A. Ayet ve Hadislerde Engellilik
IV. Kelâm İlmi ve Engellilik
Engellilik toplumlarda istenmeyen durumların başında gelmektedir. Engellilik hem kişiyi ve çevresini hem de bu konuyu derinlemesine düşünen insanları etkiler. Engelli bir kişi diğer kişilere nazaran öncelikle fiziksel olarak kısıtlı bir hayat yaşamaktadır. Kişinin kendi hayatında tecrübe ettiği bu yaşam şeklinin sonucu olan genel bir engellenmişlik hali, bireyin hem kişisel hem de toplumsal hayatında bazı olumsuzlukları beraberinde getirir. Örneğin sürekli hastalık sahibi bir kişi için tedavi süreci, artık hayatının bir parçası durumundadır. Yürüyemeyen bir kişinin hayatındaki engelleri ortadan kaldırabilmesi diğer insanlara göre daha çok çabayı gerektirmektedir. Fiziksel sınırlılıklarla birlikte kişide meydana gelen endişeler, ekonomik kaygılar, çaresizlik ve umutsuzluk düşünceleri onları psikolojik olarak etkileyebilmektedir. Ayrıca gerekli destek ve motivasyonun sağlanmayarak engellerin ortadan kalkmasına dönük çalışmaların tam anlamıyla yapılamaması, sosyal bir varlık olan insanı adeta toplumsal bir dışlanmaya da itmektedir.
“Türkiye Özürlüler Araştırması 2002” verilerine göre Türkiye’deki engellilik oranı %12,29 olarak bildirilmiştir. Engelli bireylerin birlikte yaşadıkları aileleri ve yakınları ile bu konuyla ilgilenenleri göz önünde bulundurduğumuzda doğrudan ya da dolaylı olarak bu problemlerden etkilenenlerin sayısı kabaca nüfusun yarısına tekabül etmektedir.

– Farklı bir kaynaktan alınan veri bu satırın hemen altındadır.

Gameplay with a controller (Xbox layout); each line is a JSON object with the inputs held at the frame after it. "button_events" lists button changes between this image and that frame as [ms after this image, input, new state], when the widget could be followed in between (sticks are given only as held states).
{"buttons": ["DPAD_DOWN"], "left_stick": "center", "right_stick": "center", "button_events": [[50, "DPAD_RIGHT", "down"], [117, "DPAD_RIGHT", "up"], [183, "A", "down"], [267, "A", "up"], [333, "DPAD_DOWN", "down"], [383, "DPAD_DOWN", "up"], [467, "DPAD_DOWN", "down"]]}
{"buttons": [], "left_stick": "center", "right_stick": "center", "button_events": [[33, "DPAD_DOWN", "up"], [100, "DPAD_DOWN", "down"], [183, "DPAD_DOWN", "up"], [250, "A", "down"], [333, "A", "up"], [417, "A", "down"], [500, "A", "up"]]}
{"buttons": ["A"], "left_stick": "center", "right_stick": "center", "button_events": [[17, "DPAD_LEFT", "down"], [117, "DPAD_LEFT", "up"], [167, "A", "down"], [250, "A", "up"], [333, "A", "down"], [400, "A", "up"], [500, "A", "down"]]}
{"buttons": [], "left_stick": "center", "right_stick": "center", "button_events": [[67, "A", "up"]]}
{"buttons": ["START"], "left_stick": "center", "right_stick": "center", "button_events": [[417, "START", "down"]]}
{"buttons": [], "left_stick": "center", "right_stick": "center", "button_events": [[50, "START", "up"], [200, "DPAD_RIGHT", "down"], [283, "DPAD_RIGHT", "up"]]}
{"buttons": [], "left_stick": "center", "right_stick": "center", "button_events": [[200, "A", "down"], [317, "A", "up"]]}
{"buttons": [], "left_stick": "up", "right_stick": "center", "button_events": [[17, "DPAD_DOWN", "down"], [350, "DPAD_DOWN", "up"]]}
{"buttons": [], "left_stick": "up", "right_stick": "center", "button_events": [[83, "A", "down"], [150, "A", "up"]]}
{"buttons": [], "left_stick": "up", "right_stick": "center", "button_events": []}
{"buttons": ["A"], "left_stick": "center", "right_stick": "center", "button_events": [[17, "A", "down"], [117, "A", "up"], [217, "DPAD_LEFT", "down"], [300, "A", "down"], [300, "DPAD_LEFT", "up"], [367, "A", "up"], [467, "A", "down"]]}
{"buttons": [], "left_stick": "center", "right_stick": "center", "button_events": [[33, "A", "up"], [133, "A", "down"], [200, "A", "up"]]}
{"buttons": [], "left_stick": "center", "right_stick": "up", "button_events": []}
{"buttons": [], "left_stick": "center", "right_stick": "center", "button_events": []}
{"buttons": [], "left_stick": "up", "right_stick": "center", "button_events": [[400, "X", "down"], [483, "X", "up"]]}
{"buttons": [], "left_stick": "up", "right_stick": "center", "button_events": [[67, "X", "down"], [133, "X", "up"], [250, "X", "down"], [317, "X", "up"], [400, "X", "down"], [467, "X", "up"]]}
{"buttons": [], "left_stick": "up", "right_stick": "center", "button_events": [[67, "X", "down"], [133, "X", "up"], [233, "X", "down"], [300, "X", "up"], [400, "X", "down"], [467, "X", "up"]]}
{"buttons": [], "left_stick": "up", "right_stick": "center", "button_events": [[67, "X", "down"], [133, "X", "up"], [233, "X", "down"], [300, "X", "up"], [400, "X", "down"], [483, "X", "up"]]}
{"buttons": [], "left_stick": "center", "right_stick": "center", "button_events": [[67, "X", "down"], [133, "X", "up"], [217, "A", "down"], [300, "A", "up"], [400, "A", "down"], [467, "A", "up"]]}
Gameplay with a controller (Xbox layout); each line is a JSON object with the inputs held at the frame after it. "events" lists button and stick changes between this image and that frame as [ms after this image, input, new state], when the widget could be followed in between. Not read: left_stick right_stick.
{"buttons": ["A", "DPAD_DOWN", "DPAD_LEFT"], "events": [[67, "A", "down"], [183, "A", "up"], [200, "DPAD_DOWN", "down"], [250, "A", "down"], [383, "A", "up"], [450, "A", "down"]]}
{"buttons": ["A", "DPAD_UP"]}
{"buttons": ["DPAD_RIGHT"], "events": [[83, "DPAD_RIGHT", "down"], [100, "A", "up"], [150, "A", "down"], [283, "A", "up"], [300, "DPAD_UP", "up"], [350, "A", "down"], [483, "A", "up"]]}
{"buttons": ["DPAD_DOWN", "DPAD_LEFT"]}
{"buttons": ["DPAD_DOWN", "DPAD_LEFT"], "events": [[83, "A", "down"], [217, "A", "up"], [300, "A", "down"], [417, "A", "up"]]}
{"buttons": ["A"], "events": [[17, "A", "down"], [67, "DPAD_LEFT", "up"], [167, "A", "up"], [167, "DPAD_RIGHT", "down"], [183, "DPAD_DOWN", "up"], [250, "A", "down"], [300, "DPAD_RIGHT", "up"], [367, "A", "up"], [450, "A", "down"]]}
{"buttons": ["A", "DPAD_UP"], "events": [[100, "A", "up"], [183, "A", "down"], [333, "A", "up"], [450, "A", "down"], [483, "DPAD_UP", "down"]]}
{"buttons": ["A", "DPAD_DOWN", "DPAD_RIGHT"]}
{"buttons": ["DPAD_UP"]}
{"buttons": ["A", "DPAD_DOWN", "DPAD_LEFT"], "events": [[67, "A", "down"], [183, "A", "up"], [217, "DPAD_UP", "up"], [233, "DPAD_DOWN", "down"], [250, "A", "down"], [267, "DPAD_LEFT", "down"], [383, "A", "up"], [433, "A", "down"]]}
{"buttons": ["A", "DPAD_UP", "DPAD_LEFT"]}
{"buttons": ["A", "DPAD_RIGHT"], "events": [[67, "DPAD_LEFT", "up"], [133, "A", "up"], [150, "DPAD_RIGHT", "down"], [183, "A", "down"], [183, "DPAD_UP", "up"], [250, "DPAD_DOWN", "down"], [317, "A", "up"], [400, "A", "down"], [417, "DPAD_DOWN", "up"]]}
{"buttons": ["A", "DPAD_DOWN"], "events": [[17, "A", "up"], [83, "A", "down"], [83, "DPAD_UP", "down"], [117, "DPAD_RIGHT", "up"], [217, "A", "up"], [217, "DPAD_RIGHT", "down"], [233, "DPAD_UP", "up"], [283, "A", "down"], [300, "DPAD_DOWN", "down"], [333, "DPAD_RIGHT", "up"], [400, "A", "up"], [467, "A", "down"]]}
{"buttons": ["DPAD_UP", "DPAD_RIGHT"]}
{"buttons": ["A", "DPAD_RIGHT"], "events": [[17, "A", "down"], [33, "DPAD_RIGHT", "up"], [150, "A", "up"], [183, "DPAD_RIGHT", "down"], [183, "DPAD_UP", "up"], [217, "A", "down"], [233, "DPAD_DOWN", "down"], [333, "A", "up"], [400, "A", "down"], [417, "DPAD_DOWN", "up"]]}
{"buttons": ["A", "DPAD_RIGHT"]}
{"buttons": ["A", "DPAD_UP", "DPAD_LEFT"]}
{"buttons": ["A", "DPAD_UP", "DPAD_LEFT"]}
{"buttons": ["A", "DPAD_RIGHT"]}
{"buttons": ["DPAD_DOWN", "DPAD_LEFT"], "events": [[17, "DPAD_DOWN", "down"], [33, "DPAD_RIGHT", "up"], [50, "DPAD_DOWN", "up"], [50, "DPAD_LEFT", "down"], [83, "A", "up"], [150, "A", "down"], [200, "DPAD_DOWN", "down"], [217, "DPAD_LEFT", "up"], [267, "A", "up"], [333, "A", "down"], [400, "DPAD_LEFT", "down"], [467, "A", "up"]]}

Çevresinde bulunan pek çok insanın sağlıklı bir şekilde yaşadığı bir toplumda önemli problemlerle karşı karşıya kalan engelli bir bireyin neden kendisinin bu durumda olduğunu sorgulaması kaçınılmazdır. Bu sorgulamada tatmin edici
cevaplara ulaşılamaması ve içinde bulunulan durumun kaderin zorunlu bir sonucu ya da ilahî bir ceza olarak görülmesi yeteri kadar yıpratıcı olacaktır. Bununla birlikte engelli ebeveynlerinin süreç içerisinde yaşadıklarını, doğabilecek suçluluk ve yetersizlik duygularını anlamlandıramaması önemli problemlere yol açacaktır. Engellilerle birlikte genel olarak suçsuz, günahsız çocukların acı çekmesi, iyilerin çeşitli musibet ve felaketlere maruz kalırken kötülerin rahat bir hayat yaşamaları insanları Allah’ın adâleti, hikmeti ve kudretiyle ilgili kötümserlik, şüphe ve inkâra götürebilir. 241 Elbette engellilerin varlığı ve her insanın yarın için birer engelli olabileceği gerçeği ve bununla ilgili problemlerin İslami bakış açısından sağlıklı zeminde temellendirilmesini zorunlu kılmaktadır.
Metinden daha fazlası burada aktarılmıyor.